Amazon Verified Permissions

Description
Verified Permissions is a managed authorization service based on the Cedar policy language. It centralizes fine-grained permission decisions for application users, separate from IAM (which governs AWS resources).

Scenario
A banking app needs to decide whether a given user can view, edit, or close a specific account. Instead of scattering if user.role == "admin" checks throughout the codebase, the app calls Verified Permissions with the request context and gets a clean allow/deny back.

Best Practices

  • Keep policies in version control alongside code. Cedar is text and reviews well in pull requests.
  • Model policies on real business rules, not just technical roles.
  • Use Cognito or your IdP for authentication and Verified Permissions for the decisions that follow.

Pricing
Per authorization request.


Compliance & Governance

AWS Config

Description
Config records the configuration state of AWS resources over time and continuously evaluates them against rules. It's the backbone of most CSPM and compliance automation.

Scenario
A Config rule detects an S3 bucket that just had BlockPublicAccess disabled. An automatic remediation Lambda re-enables the setting and notifies the owning team via SNS.

Best Practices

  • Enable it in every account through Organizations and aggregate findings centrally.
  • Use Conformance Packs for frameworks like CIS, NIST, or PCI rather than building rules from scratch.
  • Be selective about which resource types you record. Recording everything in a busy account adds up quickly.

Pricing
Per configuration item recorded and per rule evaluation.

AWS Audit Manager

Description
Audit Manager automates evidence collection for compliance frameworks like SOC 2, ISO 27001, HIPAA, and PCI DSS. It maps AWS resource data to controls so audit prep is mostly continuous instead of a quarterly fire drill.

Scenario
A compliance officer creates an ISO 27001 assessment. Audit Manager pulls encryption settings, IAM data, and CloudTrail logs into structured evidence that's ready for the auditor, with no manual screenshots required.

Best Practices

  • Use prebuilt frameworks and customize them.
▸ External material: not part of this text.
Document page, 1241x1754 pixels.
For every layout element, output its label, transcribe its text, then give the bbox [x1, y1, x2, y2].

Don't start from a blank page.
  • Assign control owners explicitly, otherwise everything ends up as "the security team's problem."
  • Review collected evidence in advance of audits, not the night before.

Pricing
Per active assessment per month.

AWS Artifact

Description
Artifact is the self-service portal for AWS's own compliance reports (SOC 1/2/3, ISO certifications, PCI attestations, and similar) plus customer-facing agreements like the BAA.

Scenario
A new enterprise customer asks for AWS's PCI DSS Attestation of Compliance during procurement. The security team pulls the latest report from Artifact instead of opening a support case.

Best Practices

  • Refresh reports each audit cycle so you're not handing out stale documents.
  • Restrict Artifact access to people who actually need it.

Pricing
Free.


This post covers all AWS security-related services as of April 2026.